= J. C. Mayfield =

American businessman (c.1856–??)

James C. Mayfield (born c. 1856) was an American businessman who bought one third of the rights to the Pemberton Medicine Company (founded by John Pemberton) in 1888. Mayfield was under the mistaken impression that he had acquired the rights to Coca-Cola, but in fact Pemberton had already sold a stake to the formula to two other individuals, Margaret Dozier and Woolfolk Walker. Moreover, Pemberton sold the rights to manufacture Coca-Cola a second time that year, to Asa Candler.

Mayfield nevertheless reincorporated the Pemberton Medicine Company in 1894, as the Wine Coca Company, and attempted to continue selling Coca-Cola (under the name of Pemberton's French Wine Coca, but with the formula modified to resemble Coke).

His ex-wife, under the pseudonym Diva Brown also attempted to sell a Coca-Cola imitation, called My-Cola.

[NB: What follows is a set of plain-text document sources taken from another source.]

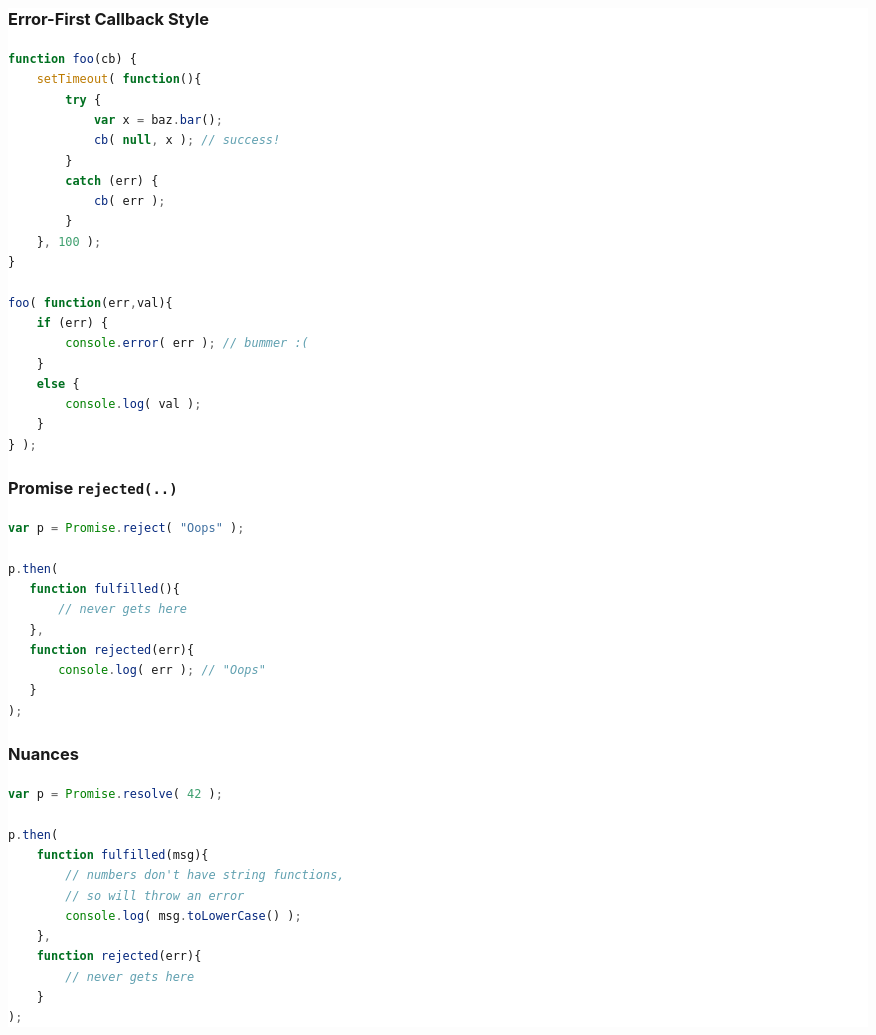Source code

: ### Error-First Callback Style

```js
function foo(cb) {
	setTimeout( function(){
		try {
			var x = baz.bar();
			cb( null, x ); // success!
		}
		catch (err) {
			cb( err );
		}
	}, 100 );
}

foo( function(err,val){
	if (err) {
		console.error( err ); // bummer :(
	}
	else {
		console.log( val );
	}
} );
```

### Promise `rejected(..)`

 ```js
 var p = Promise.reject( "Oops" );
 
 p.then(
 	function fulfilled(){
 		// never gets here
 	},
 	function rejected(err){
 		console.log( err ); // "Oops"
 	}
 );
 ```
 
### Nuances

```js
var p = Promise.resolve( 42 );

p.then(
	function fulfilled(msg){
		// numbers don't have string functions,
		// so will throw an error
		console.log( msg.toLowerCase() );
	},
	function rejected(err){
		// never gets here
	}
);
```
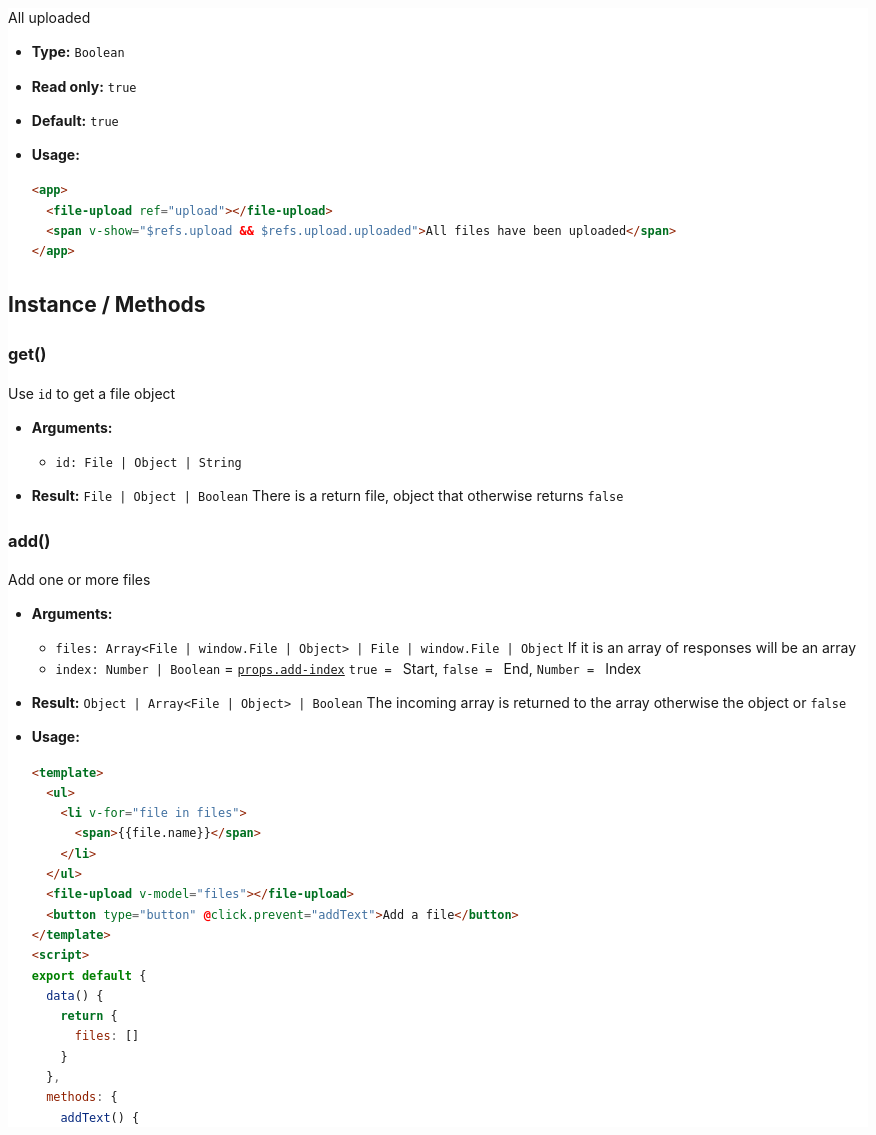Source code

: All uploaded

* **Type:** `Boolean`

* **Read only:** `true`

* **Default:** `true`

* **Usage:**
  ```html
  <app>
    <file-upload ref="upload"></file-upload>
    <span v-show="$refs.upload && $refs.upload.uploaded">All files have been uploaded</span>
  </app>
  ```





## Instance / Methods



### get()

Use `id` to get a file object

* **Arguments:**

  * `id: File | Object | String`


* **Result:** `File | Object | Boolean` There is a return file, object that otherwise returns `false`



### add()

Add one or more files

* **Arguments:**

  * `files: Array<File | window.File | Object> | File | window.File | Object`     If it is an array of responses will be an array
  * `index: Number | Boolean` = [`props.add-index`](#options-props-add-index)   `true = ` Start, `false = ` End, `Number = ` Index


* **Result:** `Object | Array<File | Object> | Boolean`     The incoming array is returned to the array otherwise the object or `false`

* **Usage:**
  ```html
  <template>
    <ul>
      <li v-for="file in files">
        <span>{{file.name}}</span>
      </li>
    </ul>
    <file-upload v-model="files"></file-upload>
    <button type="button" @click.prevent="addText">Add a file</button>
  </template>
  <script>
  export default {
    data() {
      return {
        files: []
      }
    },
    methods: {
      addText() {
  ```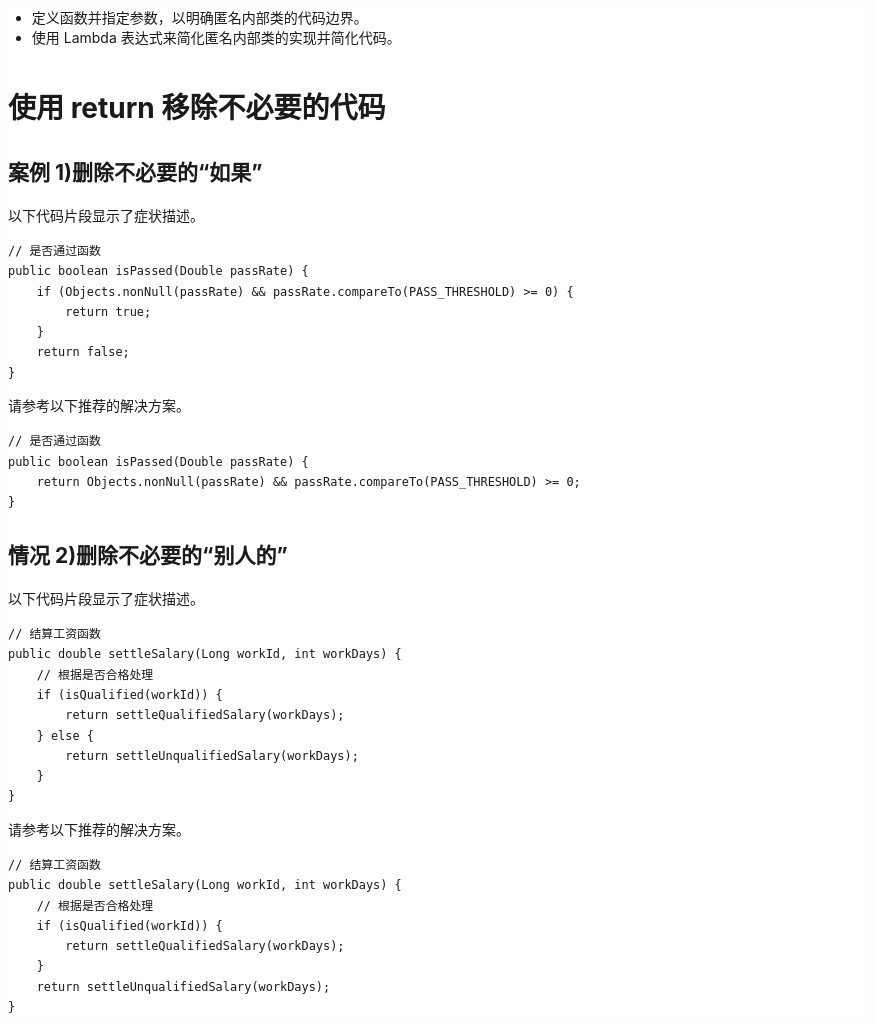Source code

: *   定义函数并指定参数，以明确匿名内部类的代码边界。
*   使用 Lambda 表达式来简化匿名内部类的实现并简化代码。

# 使用 return 移除不必要的代码

## 案例 1)删除不必要的“如果”

以下代码片段显示了症状描述。

```
// 是否通过函数
public boolean isPassed(Double passRate) {
    if (Objects.nonNull(passRate) && passRate.compareTo(PASS_THRESHOLD) >= 0) {
        return true;
    }
    return false;
}
```

请参考以下推荐的解决方案。

```
// 是否通过函数
public boolean isPassed(Double passRate) {
    return Objects.nonNull(passRate) && passRate.compareTo(PASS_THRESHOLD) >= 0;
}
```

## 情况 2)删除不必要的“别人的”

以下代码片段显示了症状描述。

```
// 结算工资函数
public double settleSalary(Long workId, int workDays) {
    // 根据是否合格处理
    if (isQualified(workId)) {
        return settleQualifiedSalary(workDays);
    } else {
        return settleUnqualifiedSalary(workDays);
    }
}
```

请参考以下推荐的解决方案。

```
// 结算工资函数
public double settleSalary(Long workId, int workDays) {
    // 根据是否合格处理
    if (isQualified(workId)) {
        return settleQualifiedSalary(workDays);
    }
    return settleUnqualifiedSalary(workDays);
}
```
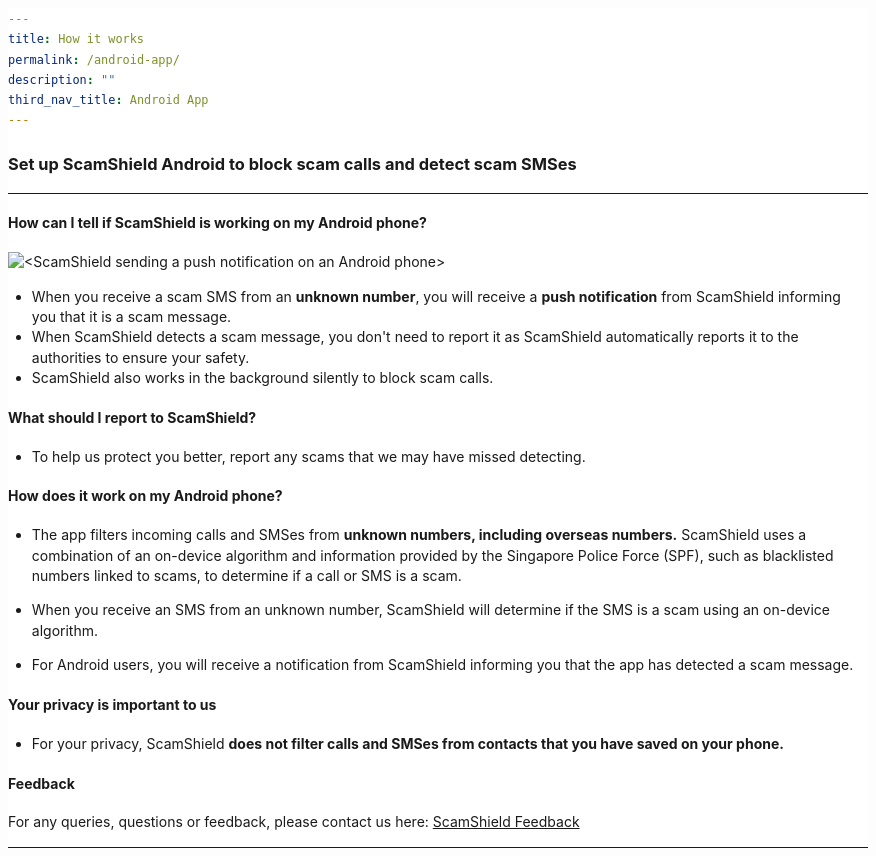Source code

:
 ```yaml
---
title: How it works
permalink: /android-app/
description: ""
third_nav_title: Android App
---
```

### Set up ScamShield Android to block scam calls and detect scam SMSes
---

#### How can I tell if ScamShield is working on my Android phone?
<img style="width:90%" alt="<ScamShield sending a push notification on an Android phone>" src="/images/android%20notification.png">


*   When you receive a scam SMS from an **unknown number**, you will receive a **push notification** from ScamShield informing you that it is a scam message.
*   When ScamShield detects a scam message, you don't need to report it as ScamShield automatically reports it to the authorities to ensure your safety.
*   ScamShield also works in the background silently to block scam calls.


#### What should I report to ScamShield?

*   To help us protect you better, report any scams that we may have missed detecting.


#### How does it work on my Android phone?
*   The app filters incoming calls and SMSes from **unknown numbers, including overseas numbers.** ScamShield uses a combination of an on-device algorithm and information provided by the Singapore Police Force (SPF), such as blacklisted numbers linked to scams, to determine if a call or SMS is a scam.

*   When you receive an SMS from an unknown number, ScamShield will determine if the SMS is a scam using an on-device algorithm. 
*   For Android users, you will receive a  notification from ScamShield informing you that the app has detected a scam message.


#### Your privacy is important to us

*   For your privacy, ScamShield **does not filter calls and SMSes from contacts that you have saved on your phone.**


#### Feedback
For any queries, questions or feedback, please contact us here: [ScamShield Feedback](https://go.gov.sg/scamshield-feedback)


---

She claimed her beverage used Pemberton's original formula, although Mayfield disputed it.

In 1899 Mayfield and his sons founded the Celery Cola Company in Birmingham, Alabama.

In 1913 Mayfield purchased the rights to the trade marked term "Dope" from the successors of the National Dope Company of Birmingham. He sold those rights in December to the St. Louis, Missouri-based Koke Company of America which he had founded in 1911.